▶ [Fragmento]:

Me parece que te equivocas, la bobina NO está en el PCB.


----------



## hipatetik (Jul 2, 2009)

Hola, tengo ganas de hacer este circuito, si alguien lo hizo, quisiera saber como le fue... Ahh, acá en Bs. As. se consiguen los 2n3553? donde, por ejemplo?


----------



## JOSE NEFTALY GOMEZ SAENZ (Jul 2, 2009)

en este tema esta la experiencia donde se dio la construccion de este circuito y si puede acceder a los trts 2n3553 le toca que mire el datasheet de cada uno y haga una comparativa con los que son exigidos como los 2n2219 o los 2n3053 y pues me parece que estos los 2n3553 son mas de este campo de rf y creo que le dara un resultado satisfactorio pero si tiene alguna duda solamente deme aviso y yo le ayudo saludos


----------



## heartwithoutgod (May 12, 2010)

Saludos a todos y buen aporte el de nuestros colegas, gracias por ayudar en pequeños problemas que a veces se presentan, ahora tengo la duda sobre la contruccion de las bobinas, es algo que siempre quise saber pero hasta hoy no he logrado experimentar, aqui les va:

Si bien la construccion de algunas bobinas se hace tomando de referencia el diametro de un lapicero y se les da un determinado numero de espiras ya sea con alambre esmaltado o alambre para puentes, mi duda esta en la separacion entre espiras, bueno una recomendacion clasica es dejar un espacio similar o igual al calibre del alambre con el cual se este construyendo la bobina, hasta ahi espero que me comprendan, las preguntas son estas:

¿Y si por error doy un espacio ligeramente mayor, o menor?, ¿ En cuanto cambiaria la inductancia de dicha bobina, y por ende en cuanto variaria la frecuencia de transmision? 

Es ilogico pedir valores presisos , pero yo me conformaria y agradeceria mucho a quien me de por lo menos un rango de variabilidad con relacion a la frecuencia de transmision, en concreto, ¿ si vario ligeramente la separacion entre esperias de la bobina, en que rango puede moverse la frecuencia de transmision? 

Una buena respuesta podria ser , que el cambio es minimo , y se varia en la escala de KHz , pues si fueran MHz seria un verdadero dolor de cabeza, claro yo no se si sera asi pero finalmente quien tenga la respuesta y me pueda ayudar , por fa posteé !!!! Grax por su ayuda!!!

▶ [Ejercicio]:
Indica si cada afirmación concuerda con el hilo del foro y cita literalmente las palabras del hilo que lo deciden: (a) la bobina está en el PCB; (b) una recomendación para construir bobinas es dejar entre espiras un espacio similar o igual al calibre del alambre; (c) se opina que los 2n3553 son más propios del campo de RF. Los datos que siguen provienen de una fuente distinta del fragmento.

▶ [Datos proporcionados]:
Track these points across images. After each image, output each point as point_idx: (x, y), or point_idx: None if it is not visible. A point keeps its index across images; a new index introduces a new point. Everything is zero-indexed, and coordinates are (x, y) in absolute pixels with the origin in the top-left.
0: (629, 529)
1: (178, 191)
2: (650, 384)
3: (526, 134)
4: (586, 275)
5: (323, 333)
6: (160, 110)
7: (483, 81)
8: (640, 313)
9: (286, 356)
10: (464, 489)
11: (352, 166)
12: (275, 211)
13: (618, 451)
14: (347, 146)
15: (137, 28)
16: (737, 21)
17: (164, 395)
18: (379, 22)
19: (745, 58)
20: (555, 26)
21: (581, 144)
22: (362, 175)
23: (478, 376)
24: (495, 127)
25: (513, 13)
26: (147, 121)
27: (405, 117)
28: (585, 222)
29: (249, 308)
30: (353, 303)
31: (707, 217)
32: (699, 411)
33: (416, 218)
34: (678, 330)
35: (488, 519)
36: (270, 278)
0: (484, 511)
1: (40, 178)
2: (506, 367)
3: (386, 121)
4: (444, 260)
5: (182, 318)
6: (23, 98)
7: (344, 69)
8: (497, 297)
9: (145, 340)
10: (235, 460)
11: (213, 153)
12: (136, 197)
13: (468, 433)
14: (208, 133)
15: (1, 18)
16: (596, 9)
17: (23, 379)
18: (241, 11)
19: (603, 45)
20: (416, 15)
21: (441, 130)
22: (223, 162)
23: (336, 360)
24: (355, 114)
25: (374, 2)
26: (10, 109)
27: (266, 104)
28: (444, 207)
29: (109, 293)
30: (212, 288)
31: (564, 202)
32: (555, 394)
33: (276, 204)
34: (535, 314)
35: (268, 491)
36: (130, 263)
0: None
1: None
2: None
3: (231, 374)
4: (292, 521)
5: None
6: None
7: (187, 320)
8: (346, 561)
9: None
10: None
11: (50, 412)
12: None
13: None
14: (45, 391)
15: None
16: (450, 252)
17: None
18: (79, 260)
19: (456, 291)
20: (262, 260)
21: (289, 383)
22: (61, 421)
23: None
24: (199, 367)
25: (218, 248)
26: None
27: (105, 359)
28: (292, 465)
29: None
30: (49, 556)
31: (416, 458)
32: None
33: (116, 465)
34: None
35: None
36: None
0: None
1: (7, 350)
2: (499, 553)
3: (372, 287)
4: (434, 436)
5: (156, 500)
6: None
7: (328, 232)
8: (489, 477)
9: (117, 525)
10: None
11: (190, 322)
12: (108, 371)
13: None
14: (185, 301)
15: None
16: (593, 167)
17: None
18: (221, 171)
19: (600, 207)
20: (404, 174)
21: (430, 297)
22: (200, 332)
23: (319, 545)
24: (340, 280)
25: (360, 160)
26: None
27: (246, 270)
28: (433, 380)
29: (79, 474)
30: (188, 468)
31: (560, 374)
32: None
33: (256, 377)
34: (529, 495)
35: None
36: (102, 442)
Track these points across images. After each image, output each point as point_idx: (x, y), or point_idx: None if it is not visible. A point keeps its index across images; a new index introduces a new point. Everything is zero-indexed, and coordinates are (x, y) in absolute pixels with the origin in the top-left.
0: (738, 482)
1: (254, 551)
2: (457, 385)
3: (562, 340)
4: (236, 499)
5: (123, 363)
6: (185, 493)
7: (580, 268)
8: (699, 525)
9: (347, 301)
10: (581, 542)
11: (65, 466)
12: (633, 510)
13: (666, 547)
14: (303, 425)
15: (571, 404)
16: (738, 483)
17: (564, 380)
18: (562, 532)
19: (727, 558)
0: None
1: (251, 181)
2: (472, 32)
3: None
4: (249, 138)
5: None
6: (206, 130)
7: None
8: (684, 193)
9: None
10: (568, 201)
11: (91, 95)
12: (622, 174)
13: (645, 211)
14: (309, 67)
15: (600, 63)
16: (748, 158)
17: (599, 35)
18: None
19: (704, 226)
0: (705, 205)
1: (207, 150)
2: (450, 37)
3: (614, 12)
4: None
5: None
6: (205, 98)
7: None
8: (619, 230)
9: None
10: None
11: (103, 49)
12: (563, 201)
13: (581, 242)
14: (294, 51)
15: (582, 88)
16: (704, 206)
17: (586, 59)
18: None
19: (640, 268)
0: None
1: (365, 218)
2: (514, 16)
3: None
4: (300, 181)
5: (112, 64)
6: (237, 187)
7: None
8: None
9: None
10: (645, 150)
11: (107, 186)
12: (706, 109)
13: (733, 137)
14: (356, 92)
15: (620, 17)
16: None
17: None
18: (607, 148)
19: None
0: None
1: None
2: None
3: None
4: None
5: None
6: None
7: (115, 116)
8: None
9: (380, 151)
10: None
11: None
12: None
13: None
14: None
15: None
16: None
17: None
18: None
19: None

▶ [Solución propuesta]:
(a) No: "la bobina NO está en el PCB."
(b) Sí: "una recomendacion clasica es dejar un espacio similar o igual al calibre del alambre con el cual se este construyendo la bobina"
(c) Sí: "me parece que estos los 2n3553 son mas de este campo de rf"